**What is expected**
In the records below, find the line that holds "Vì sao những trải". Restate it and every later line exactly, stopping at the end and skipping pictures.

Collected data entries:
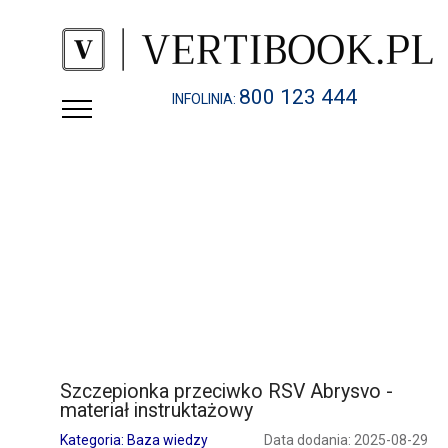
800 123 444
INFOLINIA:
Szczepionka przeciwko RSV Abrysvo -
materiał instruktażowy
Kategoria: Baza wiedzy
Data dodania: 2025-08-29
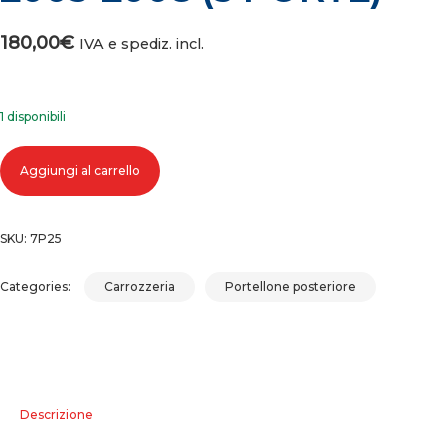
180,00
€
IVA e spediz. incl.
1 disponibili
COFANO PORTELLONE BAULE POSTERIORE AUDI A3 2005 (03-08) 200
Aggiungi al carrello
2008 (5 PORTE) quantità
SKU:
7P25
Categories:
Carrozzeria
Portellone posteriore
Descrizione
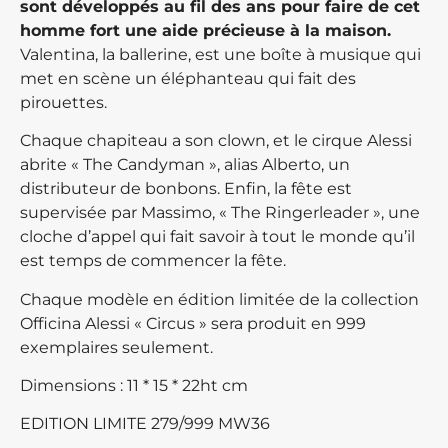
sont développés au fil des ans pour faire de cet
homme fort une aide précieuse à la maison.
Valentina, la ballerine, est une boîte à musique qui
met en scène un éléphanteau qui fait des
pirouettes.
Chaque chapiteau a son clown, et le cirque Alessi
abrite « The Candyman », alias Alberto, un
distributeur de bonbons. Enfin, la fête est
supervisée par Massimo, « The Ringerleader », une
cloche d’appel qui fait savoir à tout le monde qu’il
est temps de commencer la fête.
Chaque modèle en édition limitée de la collection
Officina Alessi « Circus » sera produit en 999
exemplaires seulement.
Dimensions : 11 * 15 * 22ht cm
EDITION LIMITE 279/999 MW36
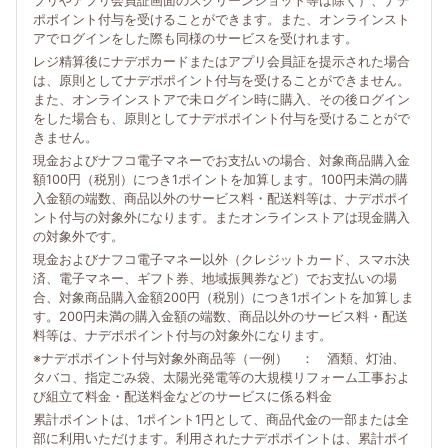
プリやアプリ会員証画面のスクリーンショット等は除く）、ナデ
ポポイント付与を受けることができます。また、オンラインスト
アでログインをした際も同様のサービスを受けれます。
レジ精算後にナデポカードまたはアプリ会員証を提示された場合
は、原則としてナデポポイント付与を受けることができません。
また、オンラインストアで未ログイン時に購入、その後ログイン
をした場合も、原則としてナデポポイント付与を受けることがで
きません。
現金およびナフコ電子マネーでお支払いの場合、対象商品購入金
額100円（税別）につき1ポイントを加算します。100円未満の購
入金額の端数、商品以外のサービス料・配送料等は、ナデポポイ
ント付与の対象外になります。またオンラインストアは現金購入
の対象外です。
現金およびナフコ電子マネー以外（クレジットカード、スマホ決
済、電子マネー、ギフト券、地域振興券など）でお支払いの場
合、対象商品購入金額200円（税別）につき1ポイントを加算しま
す。200円未満の購入金額の端数、商品以外のサービス料・配送
料等は、ナデポポイント付与の対象外になります。
※ナデポポイント付与対象外商品等（一例） ： 酒類、灯油、
タバコ、指定ごみ袋、太陽光発電等の大規模リフォーム工事およ
び組立て料金・配送料金などのサービスに係る料金
累計ポイントは、1ポイント1円として、商品代金の一部または全
部に利用いただけます。利用されたナデポポイントは、累計ポイ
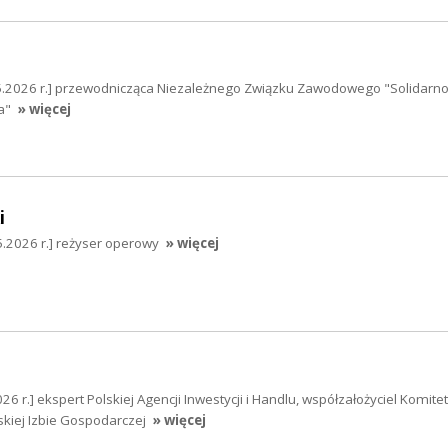
5.2026 r.] przewodnicząca Niezależnego Związku Zawodowego "Solidarno
a"
» więcej
i
05.2026 r.] reżyser operowy
» więcej
6 r.] ekspert Polskiej Agencji Inwestycji i Handlu, współzałożyciel Komitet
skiej Izbie Gospodarczej
» więcej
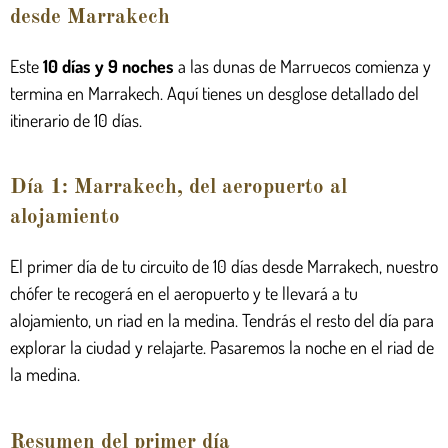
desde Marrakech
Este
10 días y 9 noches
a las dunas de Marruecos comienza y
termina en Marrakech. Aquí tienes un desglose detallado del
itinerario de 10 días.
Día 1: Marrakech, del aeropuerto al
alojamiento
El primer día de tu circuito de 10 días desde Marrakech, nuestro
chófer te recogerá en el aeropuerto y te llevará a tu
alojamiento, un riad en la medina. Tendrás el resto del día para
explorar la ciudad y relajarte. Pasaremos la noche en el riad de
la medina.
Resumen del primer día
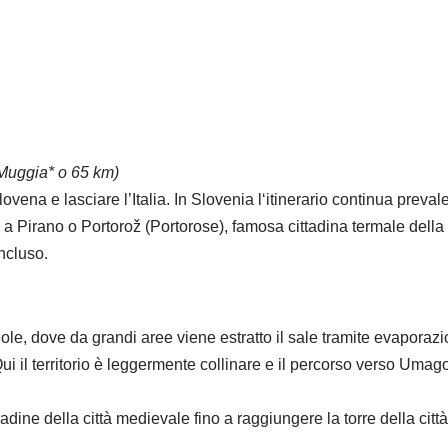
-Muggia* o 65 km)
slovena e lasciare l’Italia. In Slovenia l‘itinerario continua prev
o a Pirano o Portorož (Portorose), famosa cittadina termale della 
incluso.
ole, dove da grandi aree viene estratto il sale tramite evaporazi
i il territorio è leggermente collinare e il percorso verso Umago è
dine della città medievale fino a raggiungere la torre della città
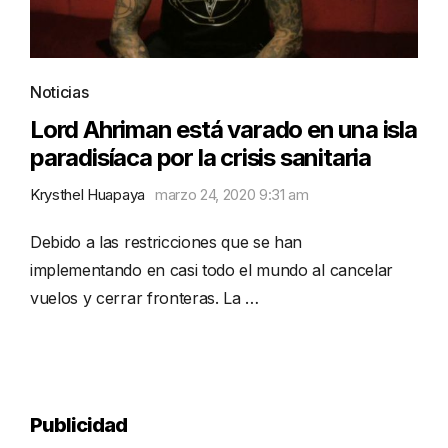
Noticias
Lord Ahriman está varado en una isla
paradisíaca por la crisis sanitaria
Krysthel Huapaya
marzo 24, 2020 9:31 am
Debido a las restricciones que se han
implementando en casi todo el mundo al cancelar
vuelos y cerrar fronteras. La …
Publicidad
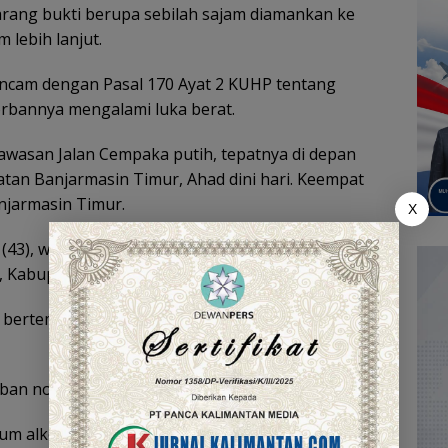
arang bukti berupa sebilah sajam diamankan ke
lebih lanjut.
ancam dengan Pasal 170 Ayat 2 KUHP tentang
bannya mengalami luka berat.
awasan Jalan Cempaka putih, tepatnya di depan
tan Banjarmasin Timur, Ahad dini hari. Keempat
njarmasin Timur.
X
 (43), warga Jalan Desa Berangas RT 06 RW 02
 Kabupaten Barito Kuala.
n bertemu dengan salah satu teman lamanya di
rban nongkrong di kawasan Jalan Cempaka Putih.
num alkohol bersama-sama dengan para tersangka.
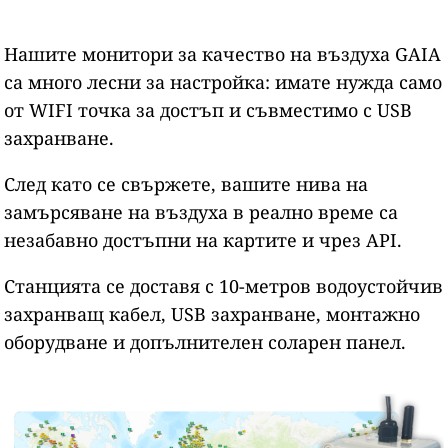
Нашите монитори за качество на въздуха GAIA
са много лесни за настройка: имате нужда само
от WIFI точка за достъп и съвместимо с USB
захранване.
След като се свържете, вашите нива на
замърсяване на въздуха в реално време са
незабавно достъпни на картите и чрез API.
Станцията се доставя с 10-метров водоустойчив
захранващ кабел, USB захранване, монтажно
оборудване и допълнителен соларен панел.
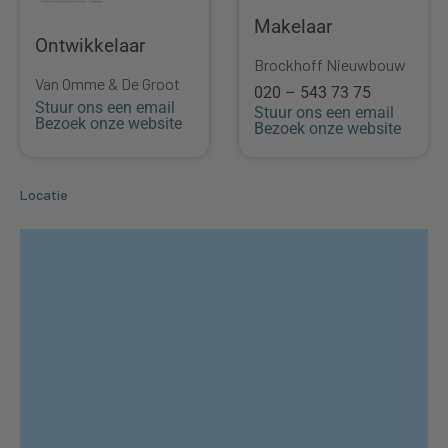
Makelaar
Ontwikkelaar
Brockhoff Nieuwbouw
Van Omme & De Groot
020 – 543 73 75
Stuur ons een email
Stuur ons een email
Bezoek onze website
Bezoek onze website
Locatie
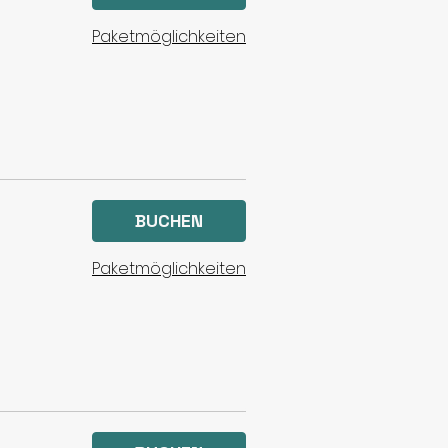
Paketmöglichkeiten
BUCHEN
Paketmöglichkeiten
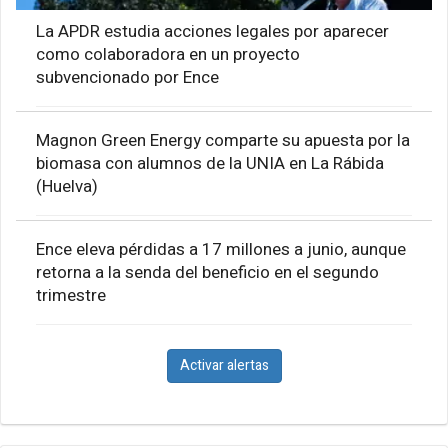
La APDR estudia acciones legales por aparecer
como colaboradora en un proyecto
subvencionado por Ence
Magnon Green Energy comparte su apuesta por la
biomasa con alumnos de la UNIA en La Rábida
(Huelva)
Ence eleva pérdidas a 17 millones a junio, aunque
retorna a la senda del beneficio en el segundo
trimestre
Activar alertas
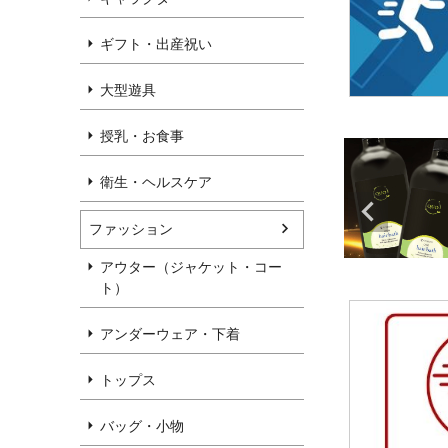
ギフト・出産祝い
大型遊具
授乳・お食事
衛生・ヘルスケア
ファッション
アウター（ジャケット・コー
ト）
アンダーウェア・下着
トップス
バッグ・小物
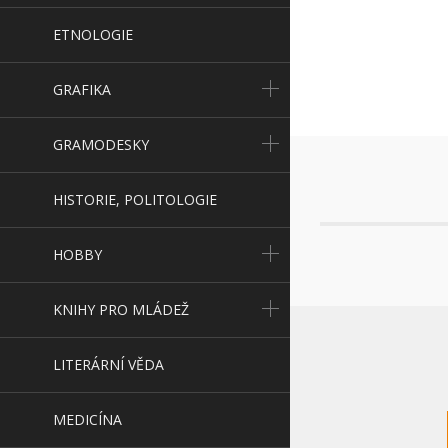
ETNOLOGIE
GRAFIKA
GRAMODESKY
HISTORIE, POLITOLOGIE
HOBBY
KNIHY PRO MLÁDEŽ
LITERÁRNÍ VĚDA
MEDICÍNA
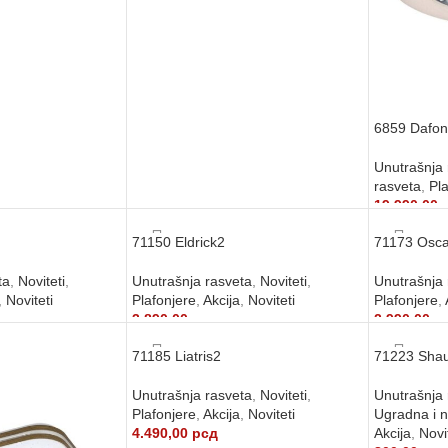
6859 Dafon
Unutrašnja 
rasveta
,
Pla
19.990,00
DODAJ U
71150 Eldrick2
71173 Osca
ta
,
Noviteti
,
Unutrašnja rasveta
,
Noviteti
,
Unutrašnja 
,
Noviteti
Plafonjere
,
Akcija
,
Noviteti
Plafonjere
,
3.890,00
рсд
2.990,00
р
U
DODAJ U KORPU
DODAJ U
71185 Liatris2
71223 Sha
Unutrašnja rasveta
,
Noviteti
,
Unutrašnja 
Plafonjere
,
Akcija
,
Noviteti
Ugradna i 
4.490,00
рсд
Akcija
,
Novi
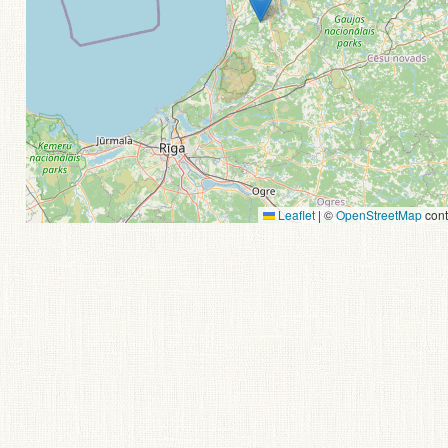
Leaflet
|
©
OpenStreetMap
cont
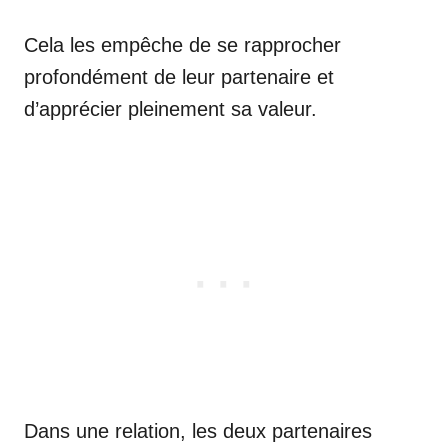
Cela les empêche de se rapprocher
profondément de leur partenaire et
d’apprécier pleinement sa valeur.
Dans une relation, les deux partenaires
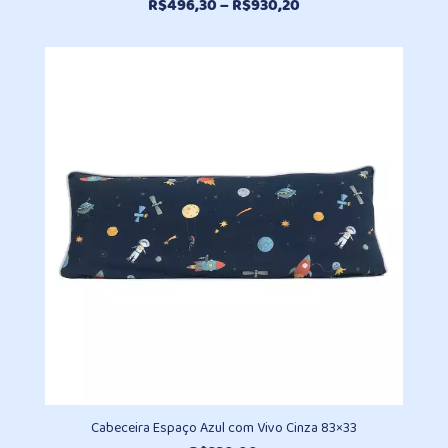
Faixa
R$
496,30
–
R$
930,20
de
preço:
R$496,30
através
R$930,20
Cabeceira Espaço Azul com Vivo Cinza 83×33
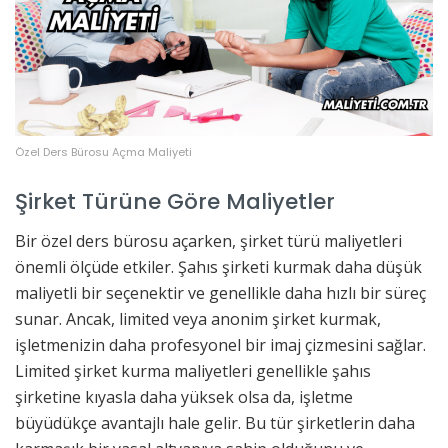
Özel Ders Bürosu Açma Maliyeti
Şirket Türüne Göre Maliyetler
Bir özel ders bürosu açarken, şirket türü maliyetleri
önemli ölçüde etkiler. Şahıs şirketi kurmak daha düşük
maliyetli bir seçenektir ve genellikle daha hızlı bir süreç
sunar. Ancak, limited veya anonim şirket kurmak,
işletmenizin daha profesyonel bir imaj çizmesini sağlar.
Limited şirket kurma maliyetleri genellikle şahıs
şirketine kıyasla daha yüksek olsa da, işletme
büyüdükçe avantajlı hale gelir. Bu tür şirketlerin daha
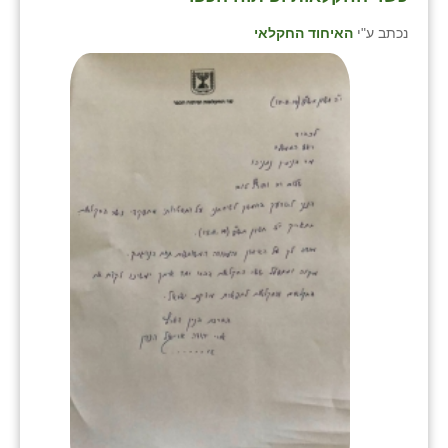
נכתב ע"י
האיחוד החקלאי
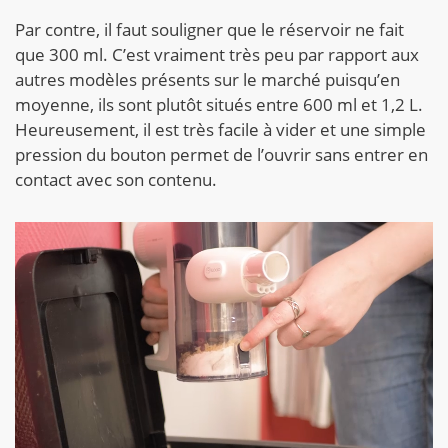
Par contre, il faut souligner que le réservoir ne fait
que 300 ml. C’est vraiment très peu par rapport aux
autres modèles présents sur le marché puisqu’en
moyenne, ils sont plutôt situés entre 600 ml et 1,2 L.
Heureusement, il est très facile à vider et une simple
pression du bouton permet de l’ouvrir sans entrer en
contact avec son contenu.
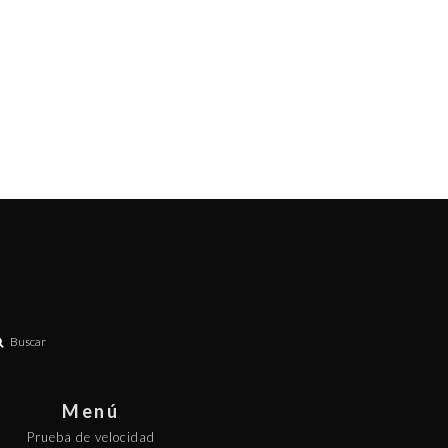
Buscar
Menú
Prueba de velocidad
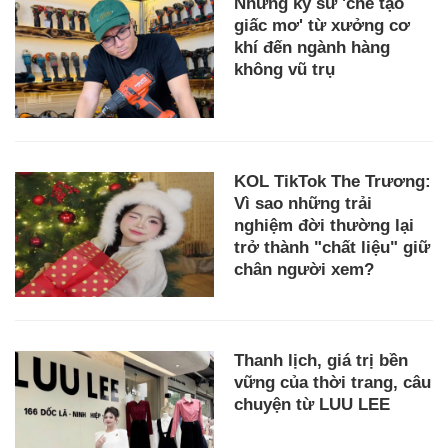
Những kỹ sư 'chế tạo
giấc mơ' từ xưởng cơ
khí đến ngành hàng
không vũ trụ
KOL TikTok The Trương:
Vì sao những trải
nghiệm đời thường lại
trở thành "chất liệu" giữ
chân người xem?
Thanh lịch, giá trị bền
vững của thời trang, câu
chuyện từ LUU LEE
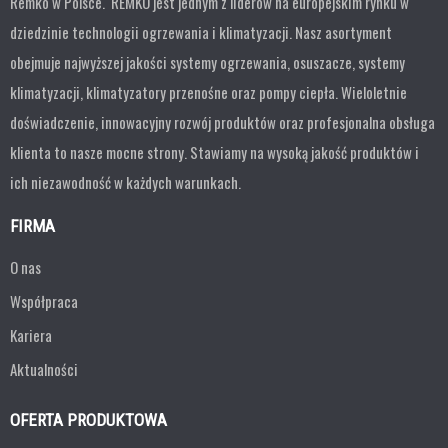
Remko w Polsce. REMKO jest jednym z liderów na europejskim rynku w
dziedzinie technologii ogrzewania i klimatyzacji. Nasz asortyment
obejmuje najwyższej jakości systemy ogrzewania, osuszacze, systemy
klimatyzacji, klimatyzatory przenośne oraz pompy ciepła. Wieloletnie
doświadczenie, innowacyjny rozwój produktów oraz profesjonalna obsługa
klienta to nasze mocne strony. Stawiamy na wysoką jakość produktów i
ich niezawodność w każdych warunkach.
FIRMA
O nas
Współpraca
Kariera
Aktualności
OFERTA PRODUKTOWA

**Answer to the problem**
Vì sao những trải
nghiệm đời thường lại
trở thành "chất liệu" giữ
chân người xem?
Thanh lịch, giá trị bền
vững của thời trang, câu
chuyện từ LUU LEE
Remko w Polsce. REMKO jest jednym z liderów na europejskim rynku w
dziedzinie technologii ogrzewania i klimatyzacji. Nasz asortyment
obejmuje najwyższej jakości systemy ogrzewania, osuszacze, systemy
klimatyzacji, klimatyzatory przenośne oraz pompy ciepła. Wieloletnie
doświadczenie, innowacyjny rozwój produktów oraz profesjonalna obsługa
klienta to nasze mocne strony. Stawiamy na wysoką jakość produktów i
ich niezawodność w każdych warunkach.
FIRMA
O nas
Współpraca
Kariera
Aktualności
OFERTA PRODUKTOWA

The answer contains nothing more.